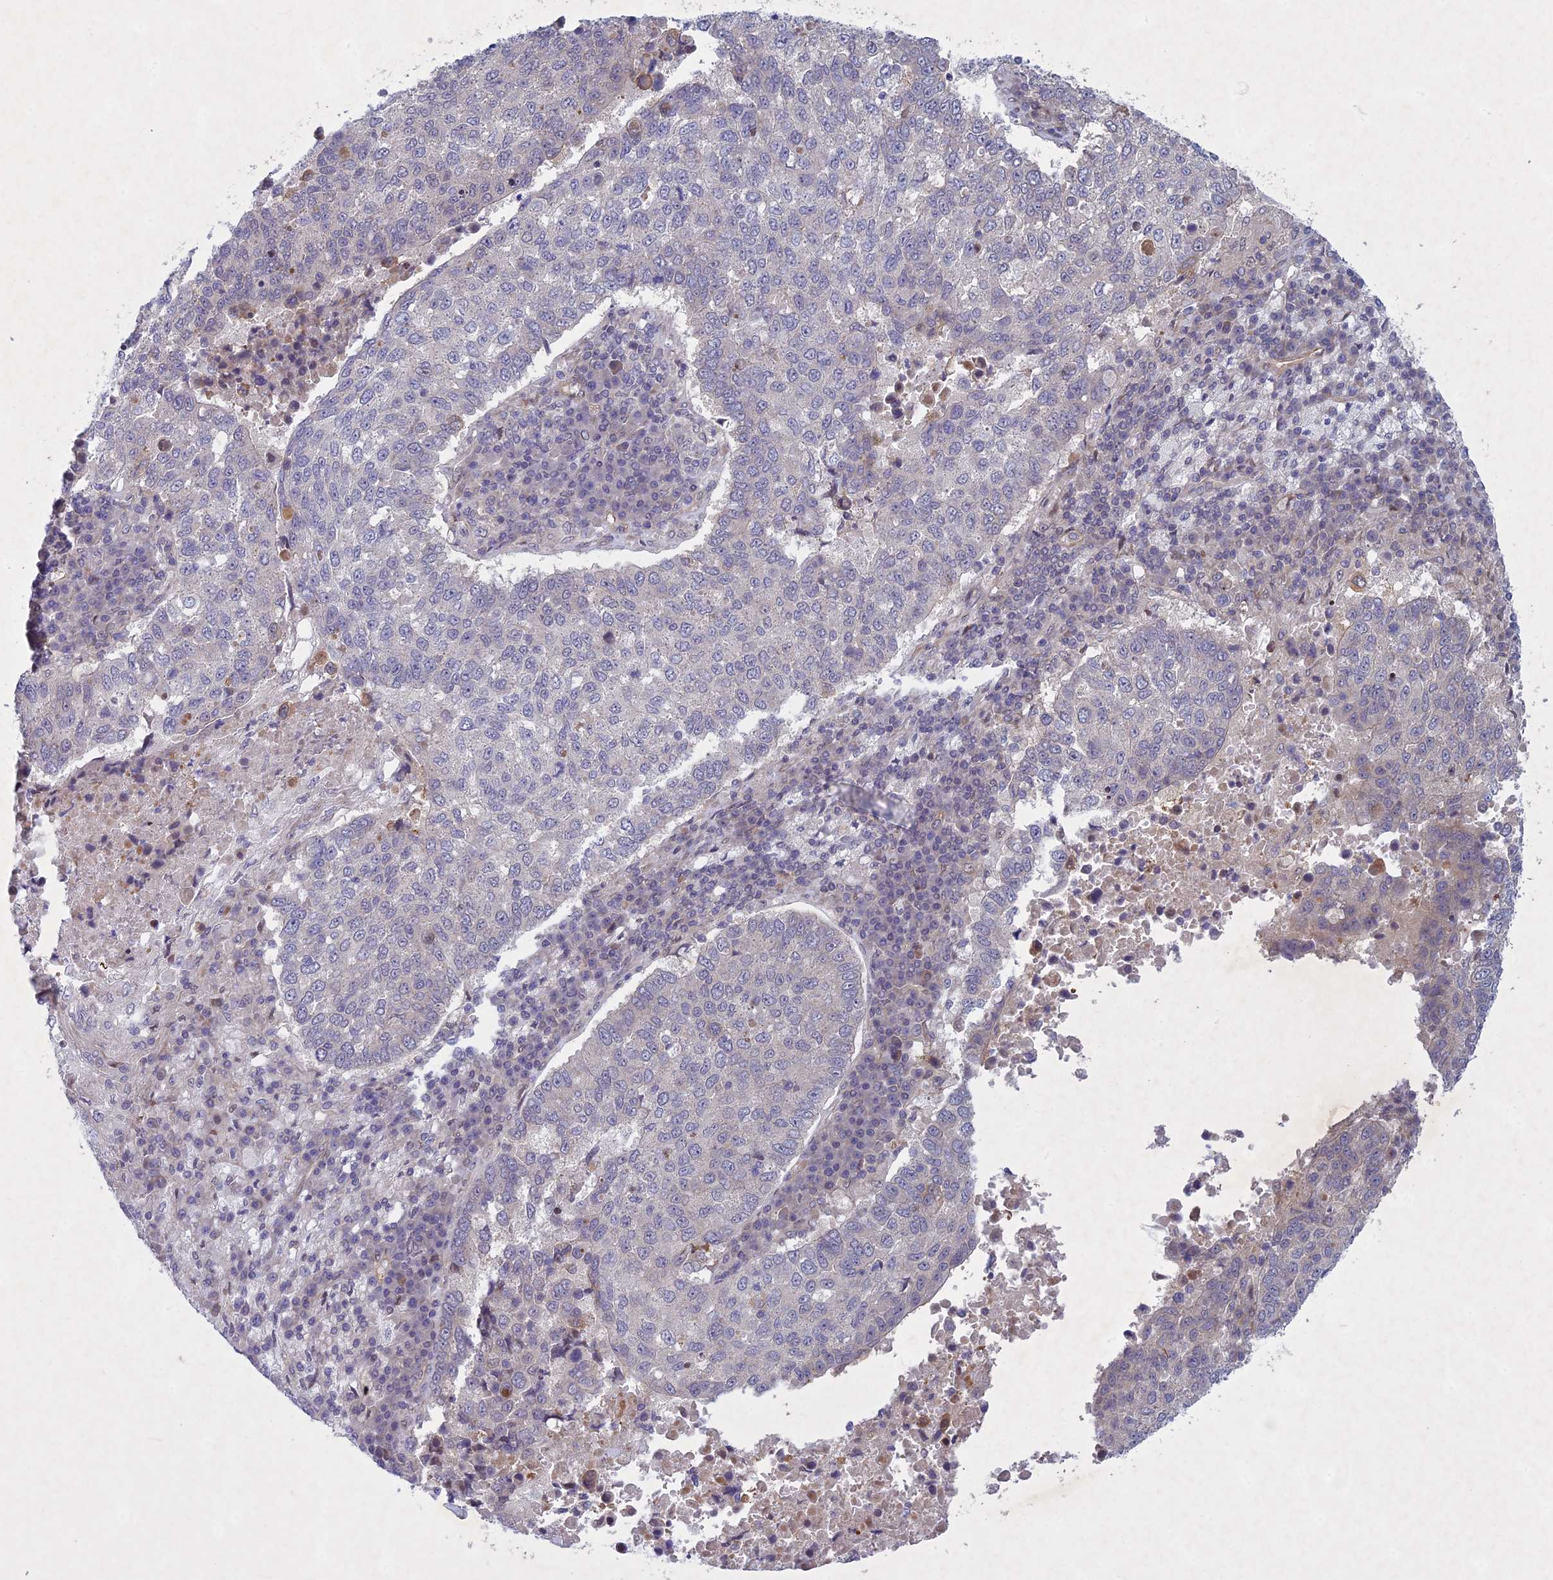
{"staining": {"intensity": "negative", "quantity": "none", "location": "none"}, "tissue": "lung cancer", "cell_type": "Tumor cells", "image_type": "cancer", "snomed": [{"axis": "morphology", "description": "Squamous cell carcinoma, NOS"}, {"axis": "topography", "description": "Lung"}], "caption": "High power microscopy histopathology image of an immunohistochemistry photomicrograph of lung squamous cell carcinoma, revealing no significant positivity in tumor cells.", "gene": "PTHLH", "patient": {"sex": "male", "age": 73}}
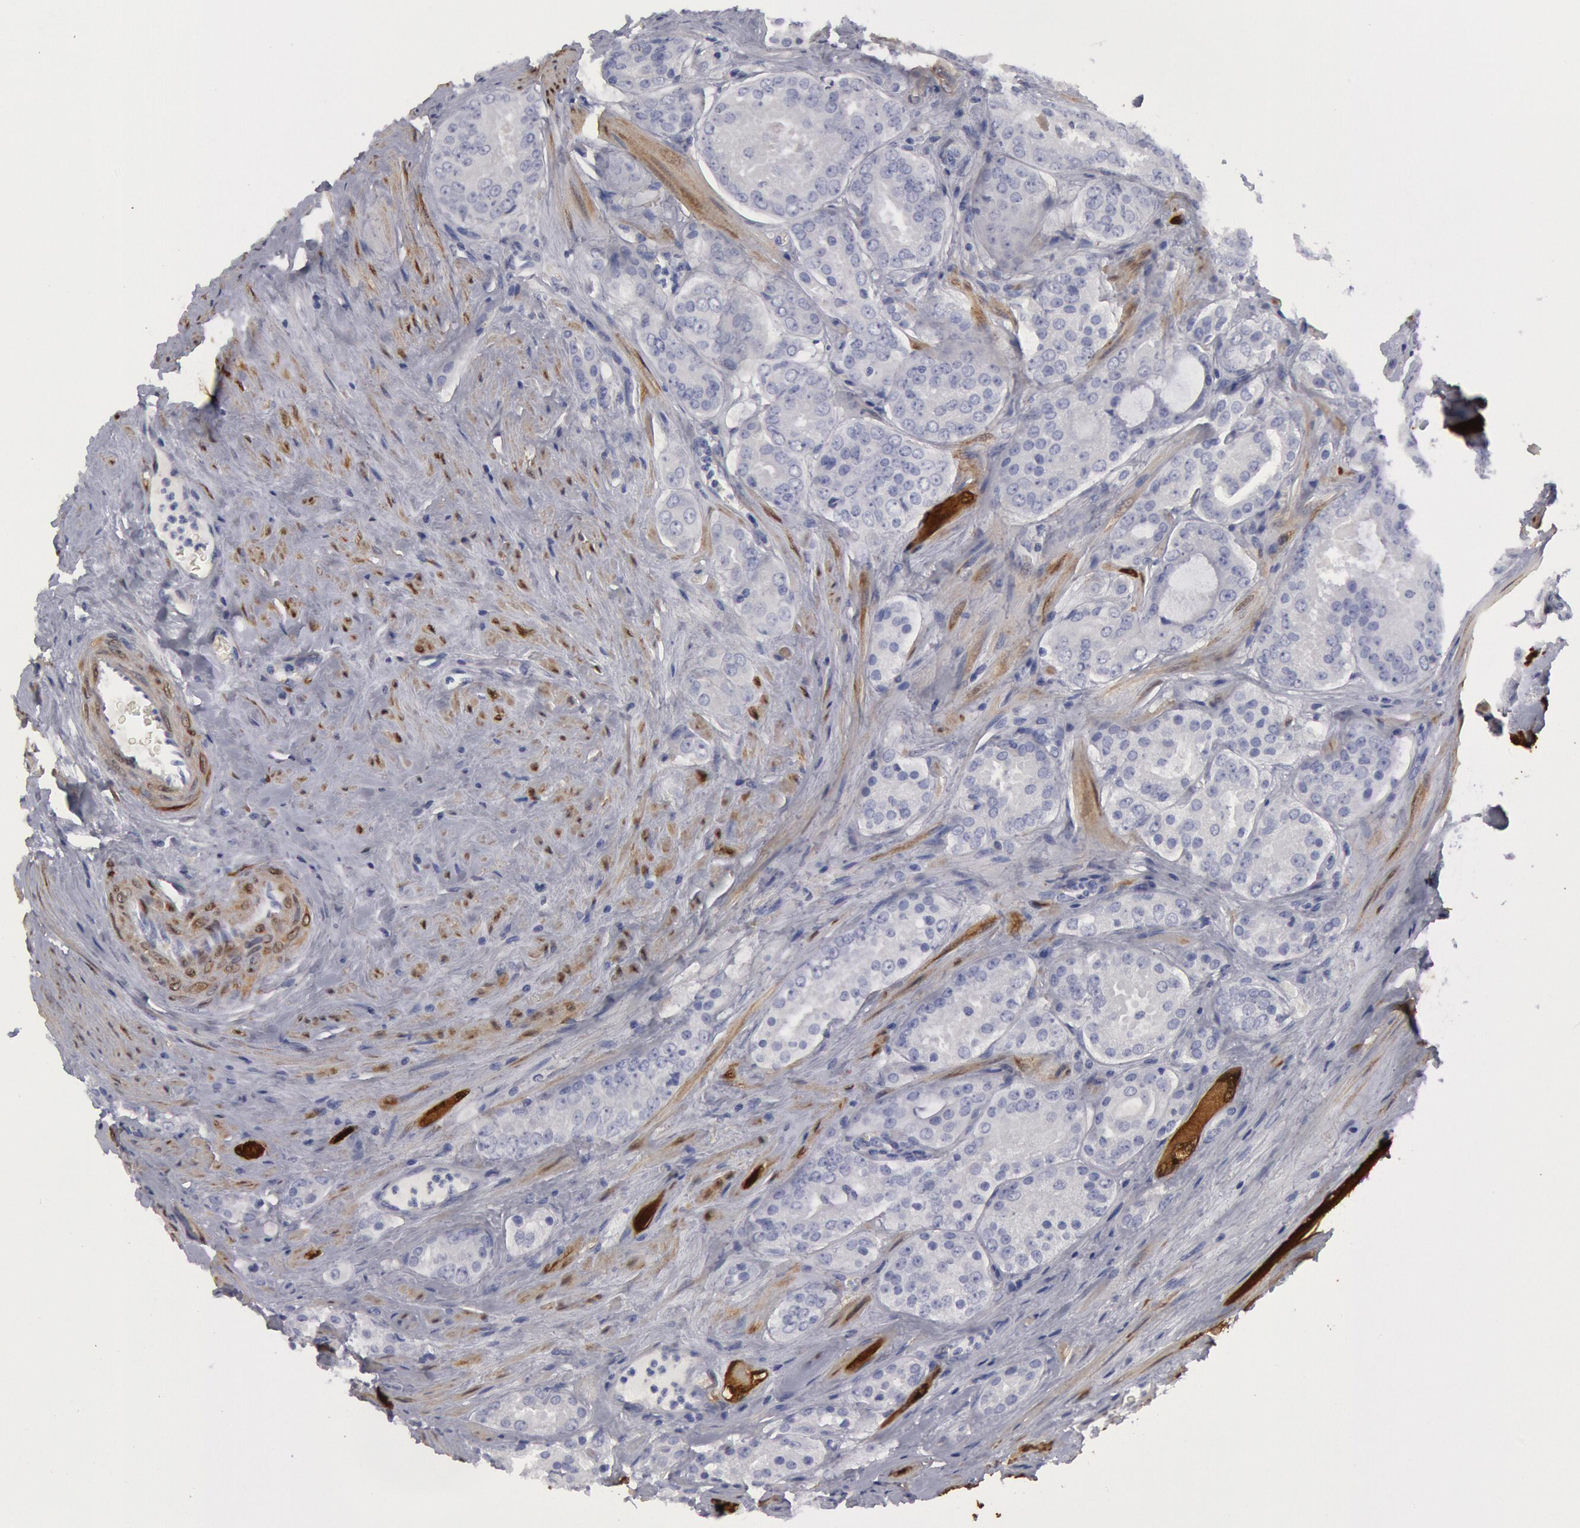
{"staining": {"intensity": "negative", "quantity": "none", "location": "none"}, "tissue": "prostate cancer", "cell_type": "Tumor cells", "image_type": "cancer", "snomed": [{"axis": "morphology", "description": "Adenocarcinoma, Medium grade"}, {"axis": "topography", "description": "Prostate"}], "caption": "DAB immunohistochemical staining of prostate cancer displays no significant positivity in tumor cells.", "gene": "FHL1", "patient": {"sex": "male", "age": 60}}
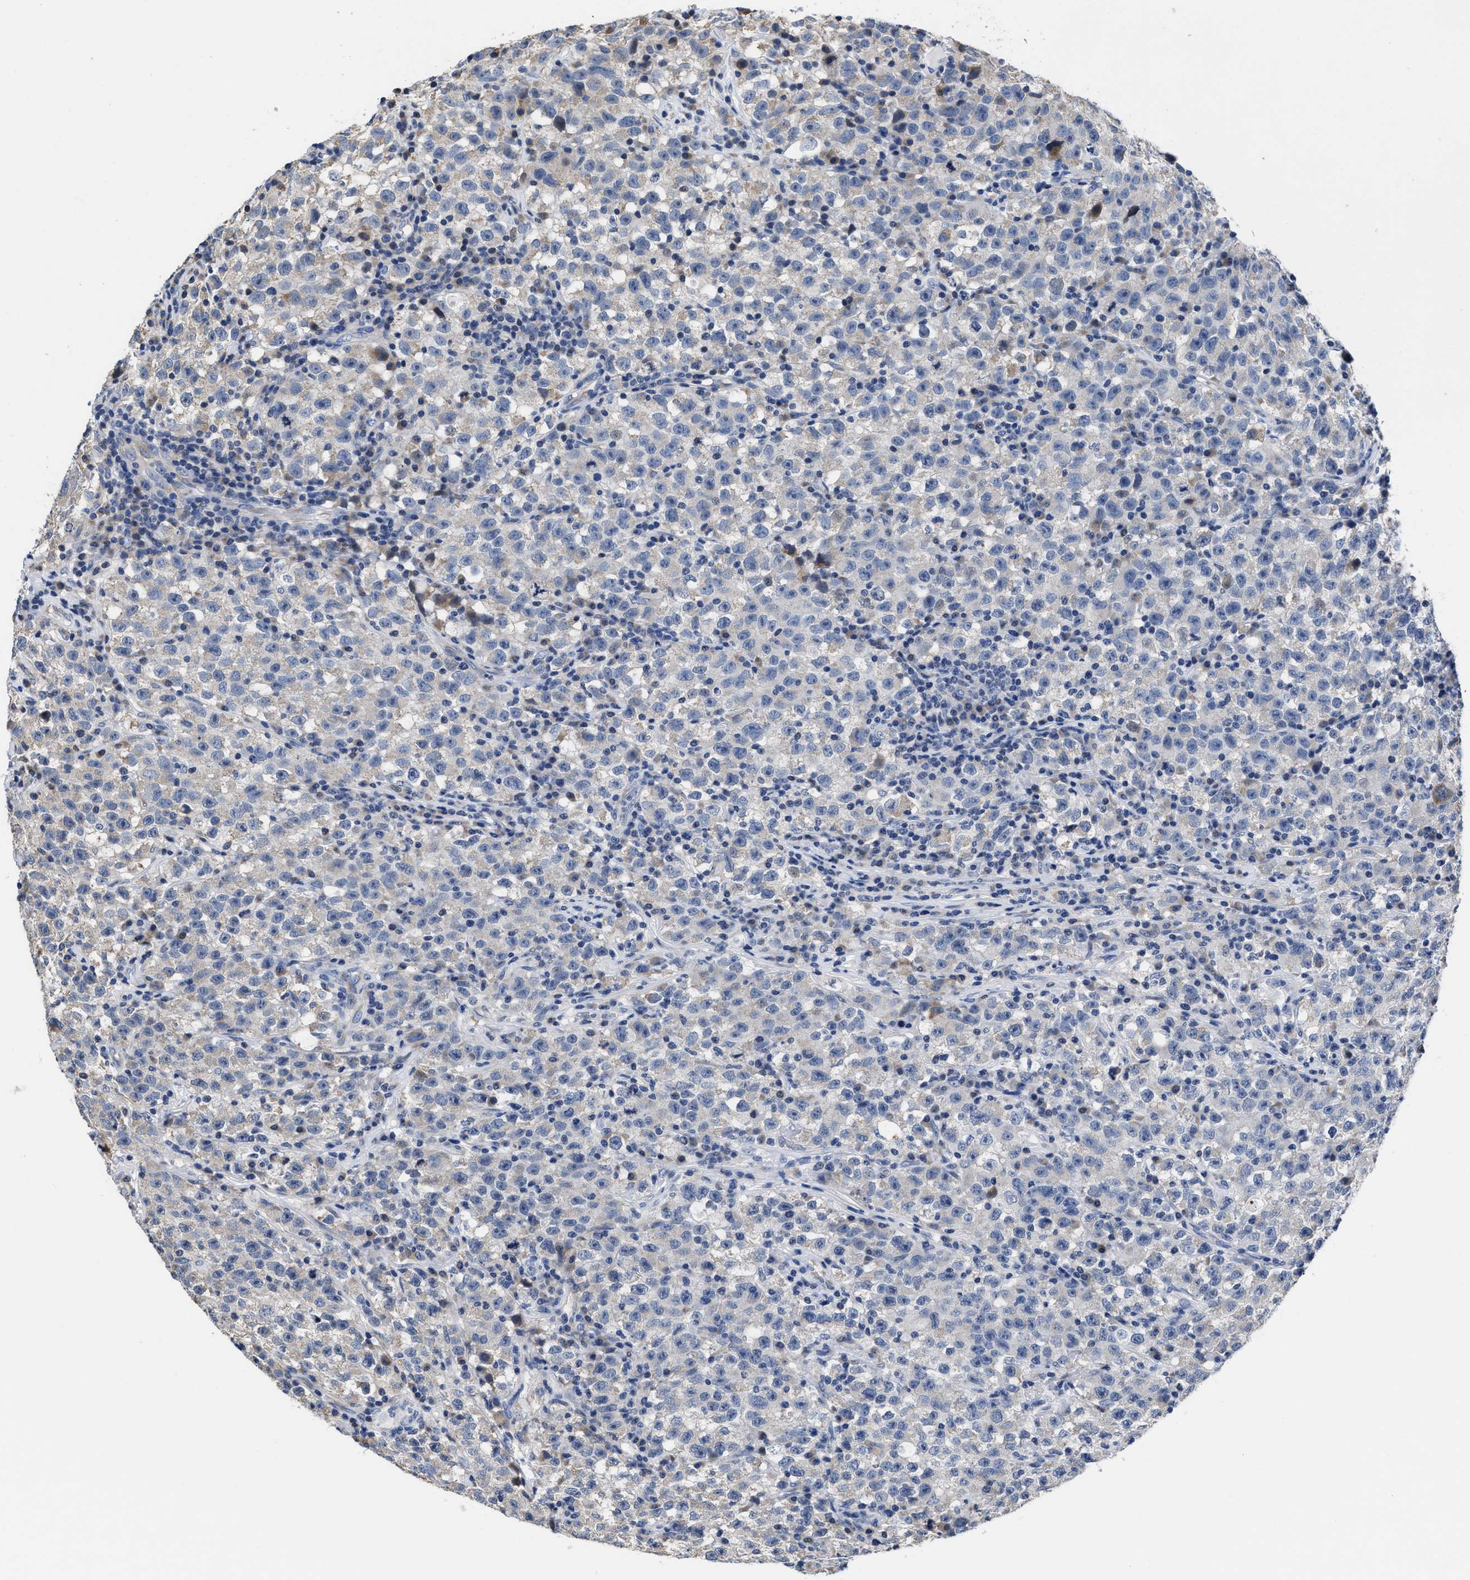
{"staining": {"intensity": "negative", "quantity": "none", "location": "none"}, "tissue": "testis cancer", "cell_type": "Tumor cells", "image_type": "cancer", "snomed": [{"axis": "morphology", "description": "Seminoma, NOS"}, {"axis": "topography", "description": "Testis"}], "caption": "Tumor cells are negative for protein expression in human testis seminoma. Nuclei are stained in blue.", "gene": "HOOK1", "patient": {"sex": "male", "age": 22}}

_YOUR INSTRUCTIONS_. Return the material line for line, from its beginning to the line that contains "immunohistochemical staining of", with the pictures left out.

_EXERCISE SOLUTION_.
{"staining": {"intensity": "negative", "quantity": "none", "location": "none"}, "tissue": "lung cancer", "cell_type": "Tumor cells", "image_type": "cancer", "snomed": [{"axis": "morphology", "description": "Squamous cell carcinoma, NOS"}, {"axis": "topography", "description": "Lung"}], "caption": "High power microscopy histopathology image of an immunohistochemistry photomicrograph of lung squamous cell carcinoma, revealing no significant positivity in tumor cells.", "gene": "PTHLH", "patient": {"sex": "male", "age": 73}}
{"staining": {"intensity": "negative", "quantity": "none", "location": "none"}, "tissue": "prostate cancer", "cell_type": "Tumor cells", "image_type": "cancer", "snomed": [{"axis": "morphology", "description": "Adenocarcinoma, Medium grade"}, {"axis": "topography", "description": "Prostate"}], "caption": "DAB immunohistochemical staining of prostate cancer displays no significant positivity in tumor cells.", "gene": "FHL1", "patient": {"sex": "male", "age": 60}}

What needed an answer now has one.